JDRF has welcomed the report and is broadly supportive of the recommendations. Parents of type 1 children as well as adults living with the disease who’ve invested in RDSPs will be pleased with the senators’ recommendation that the period of time between when contributions to RDSPs are made and when they can be withdrawn be reduced from 10 years to five.
Also included within the Senate’s recommendations are two or three ideas that stem from JDRF’s testimony back in February. For example, the report recommends that investments and government contributions to RDSPs not be clawed back if the person was eligible for DTC when the investments were made, as well as that all eligibility criteria for the DTC be reviewed. The report specifically mentions the 14 hour per week rule which JDRF has recommended be reduced to 10 hours, though we’d be happy to see it nixed completely.

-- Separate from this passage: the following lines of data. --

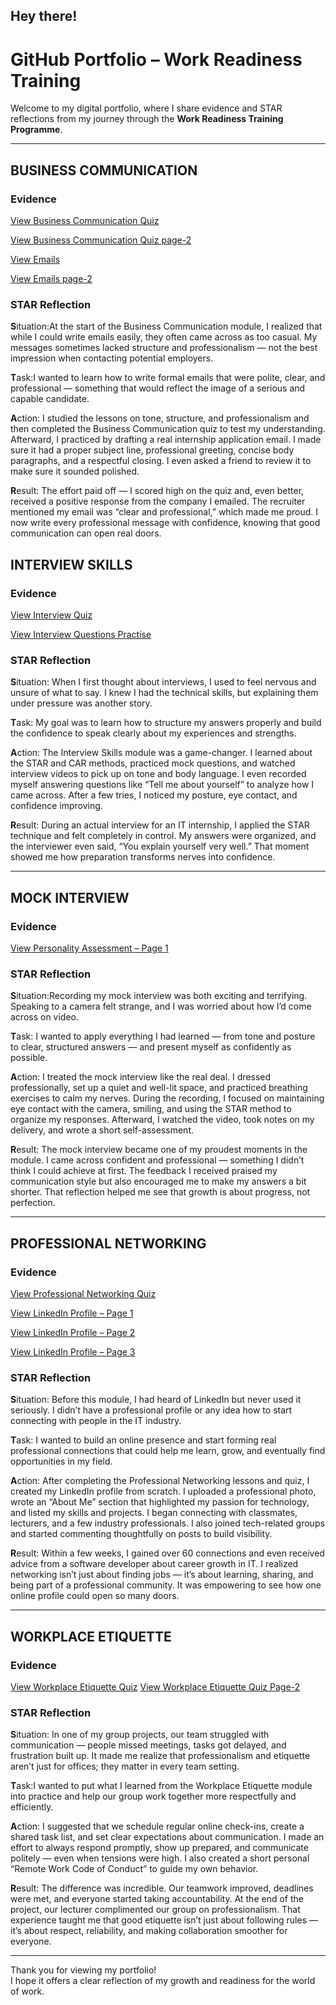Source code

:## Hey there!

# GitHub Portfolio – Work Readiness Training

Welcome to my digital portfolio, where I share evidence and STAR reflections from my journey through the **Work Readiness Training Programme**.

---

## BUSINESS COMMUNICATION

### Evidence  
[View Business Communication Quiz](./artefacts/business.png)

[View Business Communication Quiz page-2](./artefacts/business2.png)

[View Emails](./artefacts/email.png)

[View Emails page-2](./artefacts/email2.png)


### STAR Reflection  
**S**ituation:At the start of the Business Communication module, I realized that while I could write emails easily, they often came across as too casual. My messages sometimes lacked structure and professionalism — not the best impression when contacting potential employers.

**T**ask:I wanted to learn how to write formal emails that were polite, clear, and professional — something that would reflect the image of a serious and capable candidate.

**A**ction: I studied the lessons on tone, structure, and professionalism and then completed the Business Communication quiz to test my understanding. Afterward, I practiced by drafting a real internship application email. I made sure it had a proper subject line, professional greeting, concise body paragraphs, and a respectful closing. I even asked a friend to review it to make sure it sounded polished.

**R**esult: The effort paid off — I scored high on the quiz and, even better, received a positive response from the company I emailed. The recruiter mentioned my email was “clear and professional,” which made me proud. I now write every professional message with confidence, knowing that good communication can open real doors.


## INTERVIEW SKILLS

### Evidence  
[View Interview Quiz](./artefacts/interview.png)  

[View Interview Questions Practise](./artefacts/interview-questions.png)

### STAR Reflection 
**S**ituation: When I first thought about interviews, I used to feel nervous and unsure of what to say. I knew I had the technical skills, but explaining them under pressure was another story.

**T**ask: My goal was to learn how to structure my answers properly and build the confidence to speak clearly about my experiences and strengths.

**A**ction: The Interview Skills module was a game-changer. I learned about the STAR and CAR methods, practiced mock questions, and watched interview videos to pick up on tone and body language. I even recorded myself answering questions like “Tell me about yourself” to analyze how I came across. After a few tries, I noticed my posture, eye contact, and confidence improving.

**R**esult: During an actual interview for an IT internship, I applied the STAR technique and felt completely in control. My answers were organized, and the interviewer even said, “You explain yourself very well.” That moment showed me how preparation transforms nerves into confidence.

---

## MOCK INTERVIEW

### Evidence  
[View Personality Assessment – Page 1](./artefacts/personality-assessment.png)  

### STAR Reflection  
**S**ituation:Recording my mock interview was both exciting and terrifying. Speaking to a camera felt strange, and I was worried about how I’d come across on video.

**T**ask: I wanted to apply everything I had learned — from tone and posture to clear, structured answers — and present myself as confidently as possible.

**A**ction: I treated the mock interview like the real deal. I dressed professionally, set up a quiet and well-lit space, and practiced breathing exercises to calm my nerves. During the recording, I focused on maintaining eye contact with the camera, smiling, and using the STAR method to organize my responses. Afterward, I watched the video, took notes on my delivery, and wrote a short self-assessment.

**R**esult: The mock interview became one of my proudest moments in the module. I came across confident and professional — something I didn’t think I could achieve at first. The feedback I received praised my communication style but also encouraged me to make my answers a bit shorter. That reflection helped me see that growth is about progress, not perfection.

---

## PROFESSIONAL NETWORKING

### Evidence  
[View Professional Networking Quiz](./artefacts/prof.png)  

[View LinkedIn Profile – Page 1](./artefacts/link.png)

[View  LinkedIn Profile – Page 2](./artefacts/link2.png)

[View  LinkedIn Profile – Page 3](./artefacts/link3.png)

### STAR Reflection  
**S**ituation: Before this module, I had heard of LinkedIn but never used it seriously. I didn’t have a professional profile or any idea how to start connecting with people in the IT industry.

**T**ask: I wanted to build an online presence and start forming real professional connections that could help me learn, grow, and eventually find opportunities in my field.

**A**ction: After completing the Professional Networking lessons and quiz, I created my LinkedIn profile from scratch. I uploaded a professional photo, wrote an “About Me” section that highlighted my passion for technology, and listed my skills and projects. I began connecting with classmates, lecturers, and a few industry professionals. I also joined tech-related groups and started commenting thoughtfully on posts to build visibility.

**R**esult: Within a few weeks, I gained over 60 connections and even received advice from a software developer about career growth in IT. I realized networking isn’t just about finding jobs — it’s about learning, sharing, and being part of a professional community. It was empowering to see how one online profile could open so many doors.

---

## WORKPLACE ETIQUETTE

### Evidence  
[View Workplace Etiquette Quiz](./artefacts/workplace.png)
[View Workplace Etiquette Quiz Page-2](./artefacts/workplace2.png)
 

### STAR Reflection  
**S**ituation: In one of my group projects, our team struggled with communication — people missed meetings, tasks got delayed, and frustration built up. It made me realize that professionalism and etiquette aren’t just for offices; they matter in every team setting.

**T**ask:I wanted to put what I learned from the Workplace Etiquette module into practice and help our group work together more respectfully and efficiently.

**A**ction: I suggested that we schedule regular online check-ins, create a shared task list, and set clear expectations about communication. I made an effort to always respond promptly, show up prepared, and communicate politely — even when tensions were high. I also created a short personal “Remote Work Code of Conduct” to guide my own behavior.

**R**esult: The difference was incredible. Our teamwork improved, deadlines were met, and everyone started taking accountability. At the end of the project, our lecturer complimented our group on professionalism. That experience taught me that good etiquette isn’t just about following rules — it’s about respect, reliability, and making collaboration smoother for everyone.

---

Thank you for viewing my portfolio!  
I hope it offers a clear reflection of my growth and readiness for the world of work.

One particular amendment we’d like to see in terms of eligibility criteria concerns the exclusion of carbohydrate calculation, which makes absolutely no sense. As anyone with type 1 will tell you, you simply cannot calculate insulin dosage, something that’s included as an eligible activity in the 14 hours, without first calculating the number of carbohydrates you’re consuming.
Unfortunately, the Canada Revenue Agency wrongly considers carbohydrate calculation to fall under the category of a dietary restriction and has deemed it to be excluded under the Act. As a result, an application that mentions 280 minutes a week spent determining insulin dosage will be approved and an application mentioning 280 minutes a week calculating carbs will be denied.
JDRF has joined with Diabetes Canada in preparing a joint submission on carb calculation which we’ve submitted to the Disability Advisory Committee, the CRA and the Finance department.
Several of our recommendations around the DTC have also made their way into a Private Member’s Bill, Bill C-399, introduced by Tom Kmiec, MP for Calgary—Shepard in March. The Fairness for Canadians with Disabilities Act would “increase accessibility for disability tax credit for Canadians living with diabetes as well as those with rare disorders”.